:: Записи набора данных ::
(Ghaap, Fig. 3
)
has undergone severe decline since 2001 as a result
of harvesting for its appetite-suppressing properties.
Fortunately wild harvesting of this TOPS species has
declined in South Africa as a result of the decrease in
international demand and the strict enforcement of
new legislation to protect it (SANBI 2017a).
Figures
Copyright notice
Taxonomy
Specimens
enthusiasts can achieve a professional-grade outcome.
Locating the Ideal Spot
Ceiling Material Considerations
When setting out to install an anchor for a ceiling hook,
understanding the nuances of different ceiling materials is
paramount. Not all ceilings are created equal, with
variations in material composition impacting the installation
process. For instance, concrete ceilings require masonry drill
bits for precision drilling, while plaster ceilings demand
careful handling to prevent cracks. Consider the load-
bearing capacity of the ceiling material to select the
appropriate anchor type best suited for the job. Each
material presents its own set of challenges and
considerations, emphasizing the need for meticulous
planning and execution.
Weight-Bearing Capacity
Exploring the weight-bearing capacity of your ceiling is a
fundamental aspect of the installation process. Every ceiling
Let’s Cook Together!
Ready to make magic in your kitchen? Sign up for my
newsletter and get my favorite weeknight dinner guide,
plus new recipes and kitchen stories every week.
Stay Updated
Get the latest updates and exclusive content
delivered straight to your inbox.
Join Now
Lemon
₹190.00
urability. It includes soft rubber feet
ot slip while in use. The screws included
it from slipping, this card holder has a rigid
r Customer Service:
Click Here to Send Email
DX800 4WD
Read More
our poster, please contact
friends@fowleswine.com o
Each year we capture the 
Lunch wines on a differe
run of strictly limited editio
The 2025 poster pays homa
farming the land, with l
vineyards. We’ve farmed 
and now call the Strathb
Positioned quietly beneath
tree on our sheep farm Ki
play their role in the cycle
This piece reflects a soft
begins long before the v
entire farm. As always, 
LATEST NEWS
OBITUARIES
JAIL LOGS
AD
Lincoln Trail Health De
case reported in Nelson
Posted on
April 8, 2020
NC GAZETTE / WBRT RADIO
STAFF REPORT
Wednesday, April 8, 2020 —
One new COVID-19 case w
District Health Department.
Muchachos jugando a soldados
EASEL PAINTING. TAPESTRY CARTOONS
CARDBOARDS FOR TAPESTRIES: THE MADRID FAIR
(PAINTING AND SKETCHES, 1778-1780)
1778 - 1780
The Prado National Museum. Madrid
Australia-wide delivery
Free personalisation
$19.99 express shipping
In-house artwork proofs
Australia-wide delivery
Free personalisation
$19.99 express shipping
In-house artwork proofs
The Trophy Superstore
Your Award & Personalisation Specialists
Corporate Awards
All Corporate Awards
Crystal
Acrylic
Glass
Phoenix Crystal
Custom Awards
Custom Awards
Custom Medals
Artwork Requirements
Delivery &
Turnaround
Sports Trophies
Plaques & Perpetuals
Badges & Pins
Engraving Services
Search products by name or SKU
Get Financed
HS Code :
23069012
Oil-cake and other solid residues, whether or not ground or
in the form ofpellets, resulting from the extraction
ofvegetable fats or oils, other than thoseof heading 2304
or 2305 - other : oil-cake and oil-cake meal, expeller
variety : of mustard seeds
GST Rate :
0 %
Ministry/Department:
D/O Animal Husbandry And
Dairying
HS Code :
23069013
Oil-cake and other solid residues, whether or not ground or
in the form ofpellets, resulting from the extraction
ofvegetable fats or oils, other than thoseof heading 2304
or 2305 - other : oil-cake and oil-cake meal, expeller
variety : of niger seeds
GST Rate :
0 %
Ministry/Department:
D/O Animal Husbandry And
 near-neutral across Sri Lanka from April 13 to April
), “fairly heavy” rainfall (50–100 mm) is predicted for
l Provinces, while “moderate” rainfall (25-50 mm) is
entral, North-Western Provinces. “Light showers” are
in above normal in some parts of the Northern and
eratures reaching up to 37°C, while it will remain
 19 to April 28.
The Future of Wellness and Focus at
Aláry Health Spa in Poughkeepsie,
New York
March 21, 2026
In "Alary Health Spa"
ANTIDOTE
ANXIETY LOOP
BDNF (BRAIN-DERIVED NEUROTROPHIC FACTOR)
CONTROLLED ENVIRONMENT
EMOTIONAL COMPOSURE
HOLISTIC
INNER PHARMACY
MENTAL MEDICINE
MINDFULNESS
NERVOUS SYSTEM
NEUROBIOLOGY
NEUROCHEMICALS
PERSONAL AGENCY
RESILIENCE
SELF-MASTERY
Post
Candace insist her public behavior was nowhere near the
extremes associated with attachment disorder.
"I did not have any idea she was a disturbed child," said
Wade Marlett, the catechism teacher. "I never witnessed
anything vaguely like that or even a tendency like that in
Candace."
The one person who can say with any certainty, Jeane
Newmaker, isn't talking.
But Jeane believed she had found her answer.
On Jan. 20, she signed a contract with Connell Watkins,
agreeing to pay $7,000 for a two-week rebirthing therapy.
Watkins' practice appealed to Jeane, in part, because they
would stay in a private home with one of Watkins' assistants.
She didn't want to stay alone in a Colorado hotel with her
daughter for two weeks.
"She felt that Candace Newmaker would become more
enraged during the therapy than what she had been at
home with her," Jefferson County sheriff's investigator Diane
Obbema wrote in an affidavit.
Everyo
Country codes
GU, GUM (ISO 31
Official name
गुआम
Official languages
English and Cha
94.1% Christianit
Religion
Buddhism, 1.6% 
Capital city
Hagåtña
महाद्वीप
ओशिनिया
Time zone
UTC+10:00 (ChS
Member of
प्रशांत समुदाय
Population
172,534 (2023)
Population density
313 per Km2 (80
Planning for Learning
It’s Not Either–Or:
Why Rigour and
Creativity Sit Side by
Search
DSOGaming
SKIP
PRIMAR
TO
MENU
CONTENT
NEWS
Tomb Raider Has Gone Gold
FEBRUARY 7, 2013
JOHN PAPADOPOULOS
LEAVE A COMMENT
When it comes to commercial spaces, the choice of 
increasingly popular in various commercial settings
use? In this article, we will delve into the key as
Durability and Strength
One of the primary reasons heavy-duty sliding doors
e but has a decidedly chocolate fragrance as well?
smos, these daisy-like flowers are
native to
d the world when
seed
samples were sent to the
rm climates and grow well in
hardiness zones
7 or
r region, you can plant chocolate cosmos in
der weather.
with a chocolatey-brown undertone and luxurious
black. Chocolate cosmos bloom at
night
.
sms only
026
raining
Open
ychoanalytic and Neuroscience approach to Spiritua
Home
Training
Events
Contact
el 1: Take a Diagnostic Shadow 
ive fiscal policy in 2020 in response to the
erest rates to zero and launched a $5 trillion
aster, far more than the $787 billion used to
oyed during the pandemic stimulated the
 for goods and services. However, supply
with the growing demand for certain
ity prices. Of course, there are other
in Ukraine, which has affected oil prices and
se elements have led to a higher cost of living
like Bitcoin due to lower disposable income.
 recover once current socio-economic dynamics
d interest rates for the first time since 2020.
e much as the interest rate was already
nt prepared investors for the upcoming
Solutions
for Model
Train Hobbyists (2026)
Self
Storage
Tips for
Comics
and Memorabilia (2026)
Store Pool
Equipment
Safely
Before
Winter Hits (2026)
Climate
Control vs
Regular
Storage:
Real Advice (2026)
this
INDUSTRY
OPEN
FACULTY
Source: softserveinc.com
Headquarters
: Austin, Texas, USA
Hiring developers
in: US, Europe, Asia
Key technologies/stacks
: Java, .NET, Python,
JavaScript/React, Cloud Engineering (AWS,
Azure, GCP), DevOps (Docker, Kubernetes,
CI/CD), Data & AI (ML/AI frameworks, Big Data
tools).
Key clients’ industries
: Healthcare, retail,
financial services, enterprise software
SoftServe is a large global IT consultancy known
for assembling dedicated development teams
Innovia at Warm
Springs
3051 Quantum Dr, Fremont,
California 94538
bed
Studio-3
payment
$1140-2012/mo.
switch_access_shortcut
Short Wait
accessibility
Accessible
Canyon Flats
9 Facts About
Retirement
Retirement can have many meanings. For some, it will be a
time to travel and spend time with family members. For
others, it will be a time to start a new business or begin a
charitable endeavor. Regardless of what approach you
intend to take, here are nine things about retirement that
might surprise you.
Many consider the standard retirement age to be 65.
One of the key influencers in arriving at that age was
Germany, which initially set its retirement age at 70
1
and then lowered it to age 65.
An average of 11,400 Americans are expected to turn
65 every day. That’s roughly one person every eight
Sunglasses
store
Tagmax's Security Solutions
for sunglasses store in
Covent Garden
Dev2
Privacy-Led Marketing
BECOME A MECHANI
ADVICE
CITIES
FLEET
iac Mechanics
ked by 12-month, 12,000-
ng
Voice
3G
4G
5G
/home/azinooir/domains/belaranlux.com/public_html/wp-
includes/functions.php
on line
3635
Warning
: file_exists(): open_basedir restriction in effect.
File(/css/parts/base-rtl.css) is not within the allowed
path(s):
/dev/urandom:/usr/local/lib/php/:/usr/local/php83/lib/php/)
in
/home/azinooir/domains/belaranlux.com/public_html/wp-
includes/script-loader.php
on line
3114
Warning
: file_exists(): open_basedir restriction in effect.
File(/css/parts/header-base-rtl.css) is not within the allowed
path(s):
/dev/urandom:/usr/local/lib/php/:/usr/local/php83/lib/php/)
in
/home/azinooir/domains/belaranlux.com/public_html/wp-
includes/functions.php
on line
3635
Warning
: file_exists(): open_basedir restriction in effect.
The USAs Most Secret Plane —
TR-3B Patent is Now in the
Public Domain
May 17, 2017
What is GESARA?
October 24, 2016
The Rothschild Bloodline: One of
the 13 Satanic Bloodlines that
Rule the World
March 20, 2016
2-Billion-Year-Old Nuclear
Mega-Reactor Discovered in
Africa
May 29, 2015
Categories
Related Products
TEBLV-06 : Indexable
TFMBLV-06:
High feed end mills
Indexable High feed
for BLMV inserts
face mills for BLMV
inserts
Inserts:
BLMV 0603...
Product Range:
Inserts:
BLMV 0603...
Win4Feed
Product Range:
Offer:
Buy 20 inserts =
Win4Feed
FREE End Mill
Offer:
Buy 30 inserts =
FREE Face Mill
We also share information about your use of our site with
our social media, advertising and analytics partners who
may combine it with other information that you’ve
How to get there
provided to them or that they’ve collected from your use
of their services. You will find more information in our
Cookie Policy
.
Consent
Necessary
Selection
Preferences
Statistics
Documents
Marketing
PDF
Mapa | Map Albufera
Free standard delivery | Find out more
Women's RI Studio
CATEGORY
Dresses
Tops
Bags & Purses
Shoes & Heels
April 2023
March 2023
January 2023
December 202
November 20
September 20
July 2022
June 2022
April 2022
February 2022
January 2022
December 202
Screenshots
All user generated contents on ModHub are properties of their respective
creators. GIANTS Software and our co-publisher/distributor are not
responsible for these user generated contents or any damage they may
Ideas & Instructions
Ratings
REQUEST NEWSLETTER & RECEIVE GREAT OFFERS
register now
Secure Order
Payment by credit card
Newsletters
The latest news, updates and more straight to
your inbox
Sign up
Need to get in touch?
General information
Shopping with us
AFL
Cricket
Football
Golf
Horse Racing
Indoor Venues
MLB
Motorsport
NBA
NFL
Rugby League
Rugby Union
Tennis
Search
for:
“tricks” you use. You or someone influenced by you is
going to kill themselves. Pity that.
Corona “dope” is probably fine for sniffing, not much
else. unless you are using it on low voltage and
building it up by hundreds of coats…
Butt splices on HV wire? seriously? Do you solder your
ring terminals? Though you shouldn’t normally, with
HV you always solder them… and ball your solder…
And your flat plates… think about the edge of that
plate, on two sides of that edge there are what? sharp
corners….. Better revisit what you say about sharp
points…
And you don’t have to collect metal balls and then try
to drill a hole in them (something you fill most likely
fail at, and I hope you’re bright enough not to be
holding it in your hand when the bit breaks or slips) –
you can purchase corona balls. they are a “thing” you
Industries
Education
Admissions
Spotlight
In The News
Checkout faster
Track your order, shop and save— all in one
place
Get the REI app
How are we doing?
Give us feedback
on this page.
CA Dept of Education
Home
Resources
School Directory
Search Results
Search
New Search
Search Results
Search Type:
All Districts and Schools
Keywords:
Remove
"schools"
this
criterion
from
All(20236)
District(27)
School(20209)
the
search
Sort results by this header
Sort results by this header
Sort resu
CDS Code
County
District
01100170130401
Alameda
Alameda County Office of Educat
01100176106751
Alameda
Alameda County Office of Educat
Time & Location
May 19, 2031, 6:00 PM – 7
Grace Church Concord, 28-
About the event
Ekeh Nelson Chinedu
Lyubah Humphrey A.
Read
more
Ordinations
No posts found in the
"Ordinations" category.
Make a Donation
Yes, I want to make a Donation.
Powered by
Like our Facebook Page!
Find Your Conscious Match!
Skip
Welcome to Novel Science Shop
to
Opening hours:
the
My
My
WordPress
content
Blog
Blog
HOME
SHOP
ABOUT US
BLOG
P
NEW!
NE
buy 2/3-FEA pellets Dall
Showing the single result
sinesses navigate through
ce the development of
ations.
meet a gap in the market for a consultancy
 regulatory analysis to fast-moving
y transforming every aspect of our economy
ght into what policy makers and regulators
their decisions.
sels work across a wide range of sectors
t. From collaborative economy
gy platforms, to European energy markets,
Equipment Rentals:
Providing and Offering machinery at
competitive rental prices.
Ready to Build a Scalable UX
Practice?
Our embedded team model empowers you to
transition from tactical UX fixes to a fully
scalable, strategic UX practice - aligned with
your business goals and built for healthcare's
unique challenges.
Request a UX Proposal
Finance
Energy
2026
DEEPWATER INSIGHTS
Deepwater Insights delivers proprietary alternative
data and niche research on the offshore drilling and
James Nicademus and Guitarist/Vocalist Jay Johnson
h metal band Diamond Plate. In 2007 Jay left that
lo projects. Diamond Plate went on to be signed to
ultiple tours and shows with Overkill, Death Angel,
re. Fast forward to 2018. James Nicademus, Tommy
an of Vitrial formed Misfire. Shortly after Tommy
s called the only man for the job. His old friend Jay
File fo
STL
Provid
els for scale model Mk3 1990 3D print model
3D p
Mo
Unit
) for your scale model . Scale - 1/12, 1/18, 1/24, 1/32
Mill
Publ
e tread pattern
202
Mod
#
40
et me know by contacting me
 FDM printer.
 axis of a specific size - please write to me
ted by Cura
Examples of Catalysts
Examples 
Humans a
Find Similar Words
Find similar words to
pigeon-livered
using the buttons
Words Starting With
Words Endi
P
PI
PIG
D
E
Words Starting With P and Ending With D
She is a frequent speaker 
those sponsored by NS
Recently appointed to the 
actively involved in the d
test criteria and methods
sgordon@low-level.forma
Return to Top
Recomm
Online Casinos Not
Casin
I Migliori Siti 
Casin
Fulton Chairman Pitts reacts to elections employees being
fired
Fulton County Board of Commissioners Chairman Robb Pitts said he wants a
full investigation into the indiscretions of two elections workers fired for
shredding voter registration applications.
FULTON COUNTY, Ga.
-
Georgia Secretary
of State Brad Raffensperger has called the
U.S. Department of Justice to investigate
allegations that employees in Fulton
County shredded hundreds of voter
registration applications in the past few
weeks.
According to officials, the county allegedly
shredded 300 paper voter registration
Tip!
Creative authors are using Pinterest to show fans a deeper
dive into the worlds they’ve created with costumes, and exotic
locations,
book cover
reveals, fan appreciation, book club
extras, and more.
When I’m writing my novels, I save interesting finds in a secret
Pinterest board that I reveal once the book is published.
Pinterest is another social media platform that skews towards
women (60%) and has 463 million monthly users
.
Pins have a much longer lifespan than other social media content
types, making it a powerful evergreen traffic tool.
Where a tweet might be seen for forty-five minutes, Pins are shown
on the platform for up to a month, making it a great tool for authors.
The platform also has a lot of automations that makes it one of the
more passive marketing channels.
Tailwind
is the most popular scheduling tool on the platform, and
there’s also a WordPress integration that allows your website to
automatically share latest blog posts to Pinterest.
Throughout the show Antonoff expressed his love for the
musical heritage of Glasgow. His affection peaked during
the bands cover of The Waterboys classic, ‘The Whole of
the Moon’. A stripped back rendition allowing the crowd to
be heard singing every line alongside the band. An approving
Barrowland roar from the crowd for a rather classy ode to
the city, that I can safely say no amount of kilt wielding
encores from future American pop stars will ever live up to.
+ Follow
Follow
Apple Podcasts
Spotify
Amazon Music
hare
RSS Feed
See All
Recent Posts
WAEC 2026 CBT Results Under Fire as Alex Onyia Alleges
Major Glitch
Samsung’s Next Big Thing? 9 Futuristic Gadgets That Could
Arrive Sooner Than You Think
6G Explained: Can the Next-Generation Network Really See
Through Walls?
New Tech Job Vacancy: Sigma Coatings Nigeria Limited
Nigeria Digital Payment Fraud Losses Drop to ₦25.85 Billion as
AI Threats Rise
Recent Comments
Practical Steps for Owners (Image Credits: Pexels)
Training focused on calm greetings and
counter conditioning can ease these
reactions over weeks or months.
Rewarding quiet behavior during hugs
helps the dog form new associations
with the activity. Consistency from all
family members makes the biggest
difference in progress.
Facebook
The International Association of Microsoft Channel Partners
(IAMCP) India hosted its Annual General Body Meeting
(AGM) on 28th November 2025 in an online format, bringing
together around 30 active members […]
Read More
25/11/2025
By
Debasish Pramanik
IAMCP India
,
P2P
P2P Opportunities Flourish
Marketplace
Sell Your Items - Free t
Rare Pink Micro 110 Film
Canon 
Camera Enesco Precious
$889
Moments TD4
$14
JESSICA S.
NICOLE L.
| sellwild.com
:::
• _Письменное задание_
Перепишите без изменений текст с самого начала строк до строки, содержащей «international demand and», включительно.

• _Выполненное задание_
(Ghaap, Fig. 3
)
has undergone severe decline since 2001 as a result
of harvesting for its appetite-suppressing properties.
Fortunately wild harvesting of this TOPS species has
declined in South Africa as a result of the decrease in
international demand and the strict enforcement of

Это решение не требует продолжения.